[Text under study]
_ _ _ _

This image is the promotional movie poster.  The title Penguin Bloom is in large font at the top.  A blond middle-aged woman is smiling and looking out of the frame.  She is wearing a white top and holding a black magpie bird.  The background is a pale blue sky.
Poster image is from the movie’s Wikipedia page.

The movie Penguin Bloom, now available on Netflix, very much restored my faith in God’s good plan for my life, (and that of others with disabilities), my sense of empowerment to believe that I could accomplish the good works that he has prepared me to do, and my confidence that the media can show more than one side of a story, fostering empowerment of marginalized populations and empathy among the general population. Penguin Bloom tells the story of Sam Bloom and her family: Following a family vacation where Sam Bloom, wife, mother of three, nurse, and highly athletic individual suffers a spinal cord injury and is forced to renegotiate the ways that she fulfils her roles and responsibilities.

_ _ _ _

[Information]
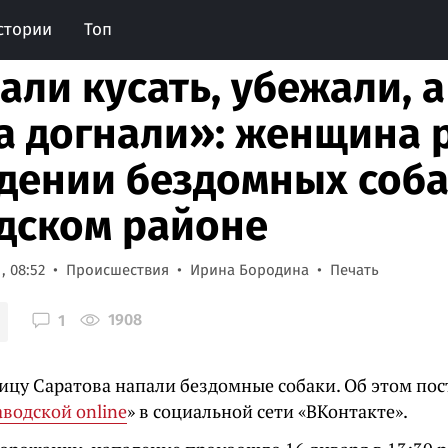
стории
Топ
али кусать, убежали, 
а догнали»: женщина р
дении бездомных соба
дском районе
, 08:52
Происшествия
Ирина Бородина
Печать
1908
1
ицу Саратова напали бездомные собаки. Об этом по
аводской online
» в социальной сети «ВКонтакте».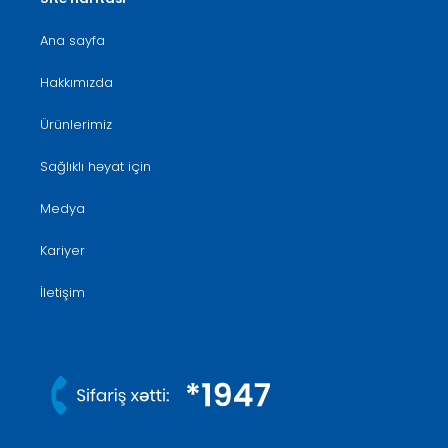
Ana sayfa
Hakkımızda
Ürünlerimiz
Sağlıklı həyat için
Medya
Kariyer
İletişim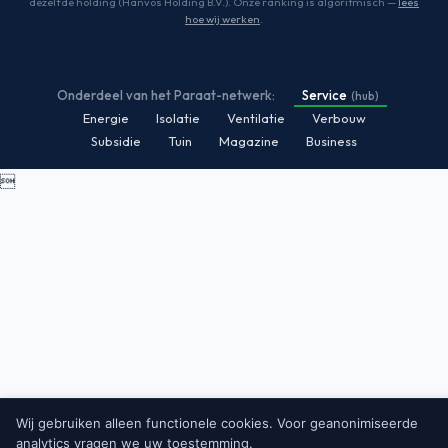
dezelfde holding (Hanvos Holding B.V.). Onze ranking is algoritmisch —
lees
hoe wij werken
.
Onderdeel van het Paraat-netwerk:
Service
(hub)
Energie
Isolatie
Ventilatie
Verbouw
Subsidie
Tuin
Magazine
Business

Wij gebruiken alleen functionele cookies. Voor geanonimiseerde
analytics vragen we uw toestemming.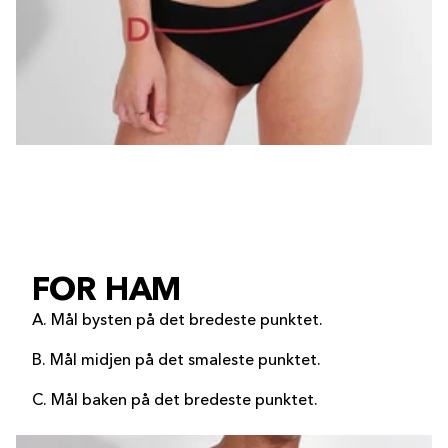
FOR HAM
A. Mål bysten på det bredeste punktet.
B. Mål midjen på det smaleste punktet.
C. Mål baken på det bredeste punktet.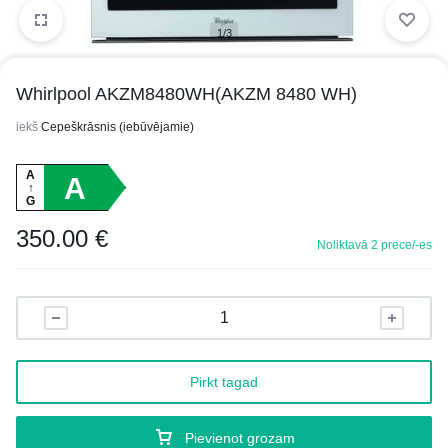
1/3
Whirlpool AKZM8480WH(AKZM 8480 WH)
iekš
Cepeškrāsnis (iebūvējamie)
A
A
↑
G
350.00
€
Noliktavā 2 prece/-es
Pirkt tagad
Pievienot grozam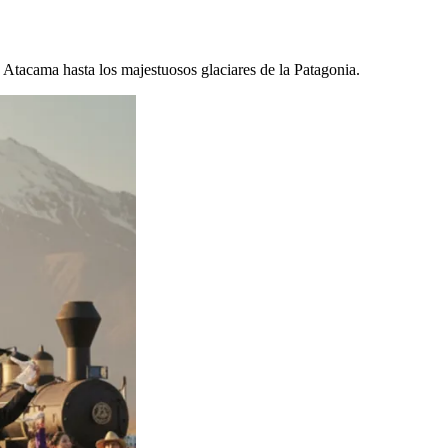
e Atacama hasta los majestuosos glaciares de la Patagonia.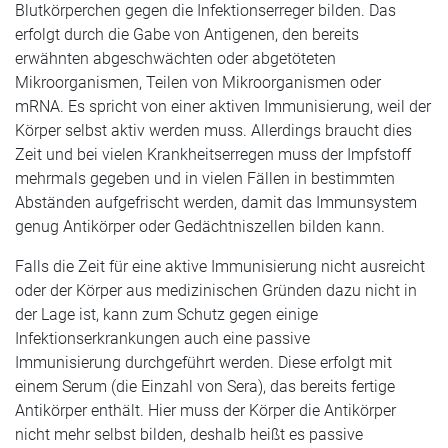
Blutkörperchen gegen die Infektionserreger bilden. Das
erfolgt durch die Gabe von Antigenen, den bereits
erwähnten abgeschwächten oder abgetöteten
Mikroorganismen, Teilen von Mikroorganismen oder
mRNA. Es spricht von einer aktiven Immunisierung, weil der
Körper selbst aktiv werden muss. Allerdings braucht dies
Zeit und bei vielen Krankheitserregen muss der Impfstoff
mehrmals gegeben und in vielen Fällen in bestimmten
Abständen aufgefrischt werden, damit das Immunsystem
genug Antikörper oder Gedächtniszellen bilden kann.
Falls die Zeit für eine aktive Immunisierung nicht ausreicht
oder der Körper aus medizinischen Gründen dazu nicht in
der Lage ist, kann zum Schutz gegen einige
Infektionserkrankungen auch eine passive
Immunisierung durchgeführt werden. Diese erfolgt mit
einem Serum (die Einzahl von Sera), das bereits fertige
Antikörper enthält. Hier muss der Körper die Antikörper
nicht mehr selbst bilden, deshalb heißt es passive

_ _ _ _

In the Penguin Bloom text, what injury does Sam Bloom suffer after the family vacation? The records have no connection to the Penguin Bloom text.

[Output for this task] A spinal cord injury.